> [What this task involves]: Reproduce the entire Deck system overview below word for word, with nothing changed or left out.

> [Provided passage]:
* * * * *

System Overview

Here’s a quick look at Deck’s architecture. At the center of it all is the Link — your user-permissioned environment. A Link is built around three core components: Connection, Jobs, and Store, with an orchestration layer called Session.

  • Connection manages the authentication to the data source with your user’s credentials.
  • Jobs read or write data on behalf of your user.
  • Store records the data retrieved or written during Jobs.
  • Session covers the entire Workflow process.

API Endpoint Model

Deck separates how developers initiate work from how they retrieve results — a distinction that reinforces clarity between execution and persistence.

  • Jobs endpoints are used to initiate and run specific actions inside a session. These endpoints trigger a new job, such as retrieving data, submitting a form, or updating an account. Each job is atomic and returns its own completion status and output.
  • Store endpoints are used to fetch the outputs generated by those jobs — whether tied to a specific execution or accumulated over time. Developers can retrieve structured data, documents, or write receipts across sessions, connections, and entities.

* * * * *

Saved entries
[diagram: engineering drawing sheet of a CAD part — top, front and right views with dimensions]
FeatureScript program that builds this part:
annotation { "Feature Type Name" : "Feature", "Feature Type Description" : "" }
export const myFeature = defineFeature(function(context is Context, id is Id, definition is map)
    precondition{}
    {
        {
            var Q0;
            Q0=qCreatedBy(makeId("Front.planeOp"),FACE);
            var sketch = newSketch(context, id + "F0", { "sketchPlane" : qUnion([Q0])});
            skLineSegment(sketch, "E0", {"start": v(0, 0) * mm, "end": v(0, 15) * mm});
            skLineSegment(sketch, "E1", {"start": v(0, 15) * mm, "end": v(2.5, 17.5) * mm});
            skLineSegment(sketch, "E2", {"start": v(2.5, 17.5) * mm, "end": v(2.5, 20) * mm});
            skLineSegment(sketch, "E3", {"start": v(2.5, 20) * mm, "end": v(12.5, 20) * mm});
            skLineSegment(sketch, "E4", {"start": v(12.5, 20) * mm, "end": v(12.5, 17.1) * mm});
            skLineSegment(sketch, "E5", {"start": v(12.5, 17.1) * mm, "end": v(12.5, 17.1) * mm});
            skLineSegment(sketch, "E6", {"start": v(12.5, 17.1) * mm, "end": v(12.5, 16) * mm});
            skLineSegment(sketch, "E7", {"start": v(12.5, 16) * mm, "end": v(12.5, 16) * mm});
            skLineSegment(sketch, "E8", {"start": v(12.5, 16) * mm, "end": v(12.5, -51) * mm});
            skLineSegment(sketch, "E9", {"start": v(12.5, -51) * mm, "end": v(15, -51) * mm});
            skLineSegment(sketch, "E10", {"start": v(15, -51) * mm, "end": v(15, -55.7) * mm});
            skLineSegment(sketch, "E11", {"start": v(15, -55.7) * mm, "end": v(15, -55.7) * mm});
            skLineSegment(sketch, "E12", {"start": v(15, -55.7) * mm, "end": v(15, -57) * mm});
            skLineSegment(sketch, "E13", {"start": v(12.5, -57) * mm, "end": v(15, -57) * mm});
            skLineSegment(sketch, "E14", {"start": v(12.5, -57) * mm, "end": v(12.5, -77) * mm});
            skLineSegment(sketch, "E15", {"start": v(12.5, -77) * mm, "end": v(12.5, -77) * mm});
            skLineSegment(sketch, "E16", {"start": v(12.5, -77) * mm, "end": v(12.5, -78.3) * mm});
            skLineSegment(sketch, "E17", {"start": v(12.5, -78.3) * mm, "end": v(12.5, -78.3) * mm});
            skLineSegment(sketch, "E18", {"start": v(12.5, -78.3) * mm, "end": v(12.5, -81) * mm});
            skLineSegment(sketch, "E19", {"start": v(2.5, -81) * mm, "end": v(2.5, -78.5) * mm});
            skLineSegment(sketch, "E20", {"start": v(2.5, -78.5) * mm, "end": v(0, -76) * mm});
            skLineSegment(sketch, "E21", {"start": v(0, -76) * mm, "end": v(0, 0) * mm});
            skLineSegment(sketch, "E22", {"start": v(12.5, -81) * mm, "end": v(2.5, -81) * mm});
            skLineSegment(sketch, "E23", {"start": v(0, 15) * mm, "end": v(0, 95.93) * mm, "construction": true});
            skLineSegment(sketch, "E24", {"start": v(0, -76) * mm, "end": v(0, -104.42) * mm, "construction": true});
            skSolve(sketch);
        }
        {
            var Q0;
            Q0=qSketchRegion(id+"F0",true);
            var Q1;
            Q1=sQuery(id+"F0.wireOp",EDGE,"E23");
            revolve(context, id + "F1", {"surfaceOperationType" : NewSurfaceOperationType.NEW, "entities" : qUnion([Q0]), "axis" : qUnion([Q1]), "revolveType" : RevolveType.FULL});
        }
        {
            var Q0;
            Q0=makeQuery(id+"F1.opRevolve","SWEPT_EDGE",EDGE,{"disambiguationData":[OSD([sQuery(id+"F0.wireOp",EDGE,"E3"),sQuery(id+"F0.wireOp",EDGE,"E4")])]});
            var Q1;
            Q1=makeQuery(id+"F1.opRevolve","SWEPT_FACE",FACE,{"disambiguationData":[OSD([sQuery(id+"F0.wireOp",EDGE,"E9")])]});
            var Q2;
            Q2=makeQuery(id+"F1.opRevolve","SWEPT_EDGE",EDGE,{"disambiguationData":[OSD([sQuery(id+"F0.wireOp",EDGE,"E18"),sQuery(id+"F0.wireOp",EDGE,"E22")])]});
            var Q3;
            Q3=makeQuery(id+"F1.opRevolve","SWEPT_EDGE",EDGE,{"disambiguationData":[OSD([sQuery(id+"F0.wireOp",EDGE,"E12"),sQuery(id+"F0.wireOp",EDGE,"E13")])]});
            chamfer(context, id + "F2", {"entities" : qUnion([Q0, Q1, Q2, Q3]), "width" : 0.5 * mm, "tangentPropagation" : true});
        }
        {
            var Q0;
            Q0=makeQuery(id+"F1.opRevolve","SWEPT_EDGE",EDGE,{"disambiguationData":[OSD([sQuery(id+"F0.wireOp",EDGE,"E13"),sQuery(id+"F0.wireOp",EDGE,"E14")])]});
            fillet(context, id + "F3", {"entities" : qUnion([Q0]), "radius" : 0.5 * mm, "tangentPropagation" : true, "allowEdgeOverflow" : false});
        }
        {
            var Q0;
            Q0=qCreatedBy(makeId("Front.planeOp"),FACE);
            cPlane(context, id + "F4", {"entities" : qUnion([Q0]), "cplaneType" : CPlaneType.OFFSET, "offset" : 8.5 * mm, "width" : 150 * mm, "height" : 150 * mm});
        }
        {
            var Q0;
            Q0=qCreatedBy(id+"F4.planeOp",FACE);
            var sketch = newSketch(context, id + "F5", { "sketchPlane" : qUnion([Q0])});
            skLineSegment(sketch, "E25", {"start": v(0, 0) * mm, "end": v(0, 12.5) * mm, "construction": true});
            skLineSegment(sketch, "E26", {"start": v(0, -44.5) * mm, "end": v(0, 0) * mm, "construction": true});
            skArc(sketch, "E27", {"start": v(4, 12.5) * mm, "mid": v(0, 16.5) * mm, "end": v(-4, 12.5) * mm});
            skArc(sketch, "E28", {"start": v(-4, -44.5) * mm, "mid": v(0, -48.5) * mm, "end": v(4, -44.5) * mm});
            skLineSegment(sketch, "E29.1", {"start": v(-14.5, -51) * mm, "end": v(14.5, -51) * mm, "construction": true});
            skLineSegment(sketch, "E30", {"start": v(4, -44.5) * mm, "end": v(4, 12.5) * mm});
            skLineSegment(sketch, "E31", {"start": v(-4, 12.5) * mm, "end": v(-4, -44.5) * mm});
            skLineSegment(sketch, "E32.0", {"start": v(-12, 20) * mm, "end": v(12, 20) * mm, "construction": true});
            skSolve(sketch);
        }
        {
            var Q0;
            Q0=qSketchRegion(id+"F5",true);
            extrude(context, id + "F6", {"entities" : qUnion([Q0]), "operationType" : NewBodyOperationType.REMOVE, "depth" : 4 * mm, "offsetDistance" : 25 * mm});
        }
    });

* * * * *

> [Completed task]:
System Overview

Here’s a quick look at Deck’s architecture. At the center of it all is the Link — your user-permissioned environment. A Link is built around three core components: Connection, Jobs, and Store, with an orchestration layer called Session.

  • Connection manages the authentication to the data source with your user’s credentials.
  • Jobs read or write data on behalf of your user.
  • Store records the data retrieved or written during Jobs.
  • Session covers the entire Workflow process.

API Endpoint Model

Deck separates how developers initiate work from how they retrieve results — a distinction that reinforces clarity between execution and persistence.

  • Jobs endpoints are used to initiate and run specific actions inside a session. These endpoints trigger a new job, such as retrieving data, submitting a form, or updating an account. Each job is atomic and returns its own completion status and output.
  • Store endpoints are used to fetch the outputs generated by those jobs — whether tied to a specific execution or accumulated over time. Developers can retrieve structured data, documents, or write receipts across sessions, connections, and entities.